> _Text_:
*** Begin section ***
Photo: Dr. Derrick Lopez, superintendent of Flint Community Schools, explains common misconceptions residents have about the Flint Community Schools proposal.


By Tanya Terry


Schools will not close as a result of the tax proposals on the March 10 ballot for Flint Community Schools not passing, according to Flint Community Schools Superintendent Derrick Lopez. However, that does not mean there is not a dire need for the proposals to pass.

“This is no new tax increase for our citizens. We have a sinking fund that is up for renewal. That was four mills. That’s four dollars for every thousand dollars of house value,” Lopez said.

That sinking fund is to expire next year.

“We’ve asked the voters to renew that sinking fund millage-but to do divide it differently. So, 2.82 of those mills would go towards a fiscal security bond. So, we would actually reduce our loan to a legacy debt. Then, 1.18 mills would be for our sinking fund for things like cooling systems and roofs to meet the long term building needs within our district,” Lopez said.
*** End section ***
> _Dataset section_:
*** Begin section ***
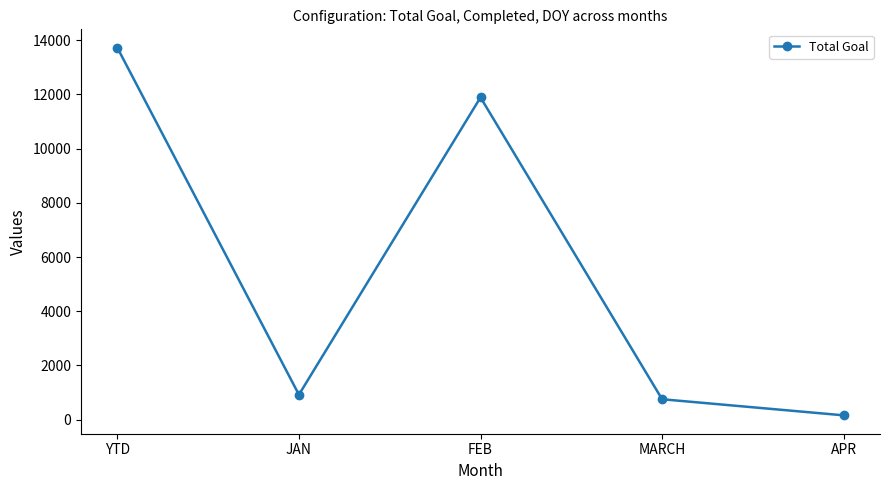

What value does the data have at MARCH?

753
*** End section ***
> _Exercise_: List every number of mills named in the Flint schools article, with what each amount is for.

> _Problem solution_:
- Four mills: the current sinking fund that is up for renewal
- 2.82 mills: a fiscal security bond
- 1.18 mills: the sinking fund, for things like cooling systems and roofs